## [TESTO DI PARTENZA]
Decisamente positivo il primo bilancio della task force regionale di CSI Piemonte e Fondazione Piemonte Innova per la digitalizzazione della Pubblica amministrazione: grazie ai fondi del Pnrr 699 Comuni hanno la certezza di ricevere complessivamente oltre 91 milioni di euro, in quanto hanno già ottenuto il decreto di finanziamento e, a seconda delle scadenze, al massimo entro settembre 2024 dovranno aver concluso l’affidamento diretto dei lavori e aver rendicontato l’implementazione dei servizi. Inoltre, 230 Comuni sono stati accompagnati in questo percorso e l’80% ha deciso di partecipare a uno o più bandi. Ad illustrare la situazione sono stati l’assessore regionale all’Innovazione, Ricerca e Digitalizzazione Matteo Marnati, il direttore generale di CSI Piemonte Pietro Pacini e il presidente di Piemonte Innova Massimiliano Cipolletta.
“Nel campo della digitalizzazione, che insieme alla transizione ecologica è uno dei pilastri sui quali si fonda il nostro futuro, è stato fatto un grande lavoro – ha puntualizzato Marnati – Sono particolarmente orgoglioso dei risultati importanti raggiunti dalla task force, che ha permesso di sostenere i Comuni, soprattutto i più piccoli, nel complesso meccanismo di accesso ai bandi e di attrazione dei fondi europei. E sul Piano nazionale della Banda Ultralarga i numeri, a tutt’oggi, ci rendono un quadro decisamente buono con il raggiungimento di circa il 50% dei Comuni piemontesi finalmente ad alta connettività”.
Complessivamente i bandi nazionali per la digitalizzazione abilitano circa 306 milioni di euro per i 1.181 Comuni piemontesi. Proprio per fare in modo che la minor parte possibile di queste risorse risulti inutilizzata, la Regione a avviato a fine giugno la task force #PiemonteDigitale2030 insieme a CSI Piemonte e Fondazione Piemonte Innova (già Torino Wireless) e in stretta collaborazione con Anci, Anpci e Uncem. L’obiettivo è quello di rendere disponibile un servizio di informazione e competenze per aderire ai bandi.
Il lavoro della task force proseguirà ora su due fronti, entrambi determinanti per il successo dell’operazione: il primo è il contatto con i quasi 500 Comuni ancora inattivi, anche perché ci sono scadenze imminenti; l’altro è l’affiancamento ai Comuni nelle fasi successive all’ottenimento del decreto, ovvero nell’ingaggio dei fornitori e nelle procedure di controllo e rendicontazione. C’è infatti una finestra di tempo limitata per il conferimento dell’incarico al fornitore e la task force sta contattando i Comuni anche per proporre la sua assistenza per integrare le piattaforme della Regione e arrivare a una standardizzazione sul territorio con maggiori garanzie di sicurezza.
Per quanto riguarda la Banda Ultralarga, i dati forniti da Infratel alla Regione aggiornati al 2 novembre 2022 riscontrano che sono stati completati con collaudo certificato 346 Comuni per la rete in fibra ottica e 99 siti per la rete wireless. Inoltre, ci sono altri 225 Comuni e 198 siti in attesa di collaudo, che verrà fatto nei prossimi mesi. Complessivamente Infratel prevede per fine anno che saranno 405 i Comuni con certificato di collaudo.

## [ESTRATTO DEI DATI]
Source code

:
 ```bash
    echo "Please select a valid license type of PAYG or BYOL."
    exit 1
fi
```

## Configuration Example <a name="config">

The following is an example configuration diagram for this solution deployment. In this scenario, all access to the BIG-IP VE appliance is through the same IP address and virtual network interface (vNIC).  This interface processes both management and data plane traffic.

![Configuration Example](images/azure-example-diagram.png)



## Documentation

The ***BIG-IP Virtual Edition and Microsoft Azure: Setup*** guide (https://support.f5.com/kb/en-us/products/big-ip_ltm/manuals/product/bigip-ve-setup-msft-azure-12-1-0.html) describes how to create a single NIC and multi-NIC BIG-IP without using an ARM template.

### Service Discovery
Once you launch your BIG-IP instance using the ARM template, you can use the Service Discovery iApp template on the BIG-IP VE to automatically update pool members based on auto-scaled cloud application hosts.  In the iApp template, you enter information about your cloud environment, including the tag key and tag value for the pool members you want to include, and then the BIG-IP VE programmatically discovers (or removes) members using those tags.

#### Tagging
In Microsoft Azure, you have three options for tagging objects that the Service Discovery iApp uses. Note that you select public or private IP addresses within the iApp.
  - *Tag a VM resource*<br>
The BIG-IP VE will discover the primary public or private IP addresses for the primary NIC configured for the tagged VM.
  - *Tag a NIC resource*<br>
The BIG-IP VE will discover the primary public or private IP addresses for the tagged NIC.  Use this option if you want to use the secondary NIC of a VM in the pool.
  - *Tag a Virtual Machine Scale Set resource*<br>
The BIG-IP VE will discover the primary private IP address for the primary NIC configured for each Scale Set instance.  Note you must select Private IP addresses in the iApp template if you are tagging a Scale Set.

## [ISTRUZIONI]
1. Riscrivi il testo sulla digitalizzazione dei Comuni piemontesi da "Il lavoro della" fino a "garanzie di sicurezza." compreso, sostituendo "task force" con "squadra operativa".
2. Secondo il testo sulla digitalizzazione dei Comuni piemontesi, quanti Comuni risultavano completati con collaudo certificato per la rete in fibra ottica al 2 novembre 2022?

## [RISPOSTE AI COMPITI]
1.
Il lavoro della squadra operativa proseguirà ora su due fronti, entrambi determinanti per il successo dell’operazione: il primo è il contatto con i quasi 500 Comuni ancora inattivi, anche perché ci sono scadenze imminenti; l’altro è l’affiancamento ai Comuni nelle fasi successive all’ottenimento del decreto, ovvero nell’ingaggio dei fornitori e nelle procedure di controllo e rendicontazione. C’è infatti una finestra di tempo limitata per il conferimento dell’incarico al fornitore e la squadra operativa sta contattando i Comuni anche per proporre la sua assistenza per integrare le piattaforme della Regione e arrivare a una standardizzazione sul territorio con maggiori garanzie di sicurezza.

2. 346 Comuni.